## What you have to do
Resume the forum thread of replies offering divorce advice, carrying it on from its last post.

## Document text

BecFlowers · 01/05/2025 18:36

TheCurious0range · 30/04/2025 07:53

He is an utter prick, but I will never understand why women make themselves vulnerable in this way, of course he wanted you to be a SAHM it meant he didn't have to take any responsibility for his child or home and he now has a business to walk away with and you're left scrambling. You see it over and over again on here.

If DH walked away from me and ds tomorrow financially I'd be absolutely fine, in fact I'd be in a better position than he would. I grew up poor and learnt quickly that life is hard, you work hard and look after yourself, if anyone else comes along for the ride lovely, but you need to be able to do it on your own. Even when I was young I saw so many women stay in shit relationships with awful men because they couldn't afford not to. It was always the women going part time in flexible jobs earning a pittance, or giving up work entirely, to be around for the kids, while Billy big bollocks did what he liked and expected his dinner on the table because he threw a wad of cash on the table on a Friday.

I don’t know how this is helpful to the OP or her situation? Good for you, but you’re just twisting the knife. No need. You come across as cruel and sanctimonious about the great decisions you’ve made when someone else is in a bad situation and is already suffering with crippling self esteem.

SquirrelSoShiny · 01/05/2025 18:41

God he sounds like a narcissistic nightmare and a cocky bastard. Amphetamines might be boosting him and then he might come down on them at the end of the day. It's possible to have ADHD and also be an unbelievable prick.

He will actually be very vulnerable underneath the bravado but don't puncture his confidence as long as he's paying the bills. Cut off his stupid, pompous lectures. Focus on you now.

Goldbar · 01/05/2025 18:46

OP, this is not necessarily a disaster. And you don't necessarily have to run out and immediately get a job.

The most important question imo is - what assets do you both have? What money do you have access to in order to cover your expenses (legal and living) in the short-term until the divorce settlement has been finalised?

glowfrog · 01/05/2025 18:48

@DreamySloth I’m so sorry this is happening to you. But you need to initiate divorce proceedings asap - this should protect you from being liable for his costs at the end of the proceedings. Pls do so asap.

## Stored data
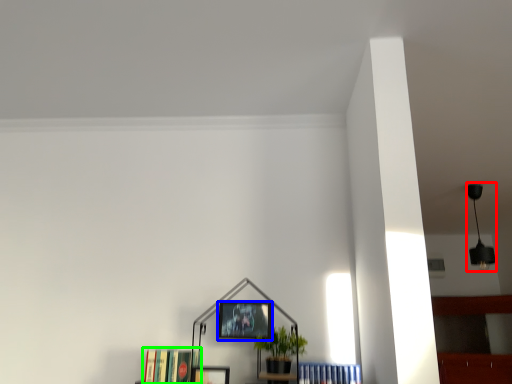
Question: Considering the real-world distances, which object is closest to lamp (highlighted by a red box)? picture frame (highlighted by a blue box) or book (highlighted by a green box).

Choices:
 (A) picture frame
 (B) book

Answer: (A)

## Answer section
AcrossthePond55 · 01/05/2025 18:56

@DreamySloth

You'll be able to 'date' his affair to when he became 'dissatisfied' with your role as SAHM. Or at the very least that's when he met 'her'. This happened to my BFF. Her exH was happy to have a SAHM until he suddenly, without warning' wasn't. And he made it sound to her as if he'd always felt that way, despite previous comments on how nice it was to have everything taken care of on the homefront. It was planned so that when he lowered the boom he could blame her for it.

If your family 'hate men', right now that's GOOD! You are being passive and you need someone to light a fire under your arse. I'm not criticizing you, it's understandable. You've been dealt a heavy blow of course you're reeling. But now is not the time for that. Remember he is most likely 'months and miles' ahead of you on the road you've just taken your first steps on.

You will have time later to reel, to wonder 'what the fuck just happened'. But right now you need to see a solicitor PRONTO! You may be assured that he certainly has! And is making financial plans to his advantage. Possibly hiding assets and working to devalue the business to avoid child maintenance or to lower any 'buy out' you may demand. You need to be doing the same thing, making financial plans to your own advantage.

I know you will miss your DD. But you also need time to yourself to 'debrief' and 'decompress'. And to get used to the new normal. As far as posters saying "Give him 50/50. That'll show him!!". Him having DD, regardless of how often, isn't about punishment and it certainly isn't going to make him say "Oh what a mistake I just made!". He's got his little chippy and he will expect her to step up as his 'nanny with a fanny'. And she probably will, more fool her.

You will get through this. 1000s of us have before you and 1000s of us will after you. Just remember this is a marathon not a sprint. It will take time, pain, and hard decisions. But you will come out the other end strong, safe, and determined. And happier.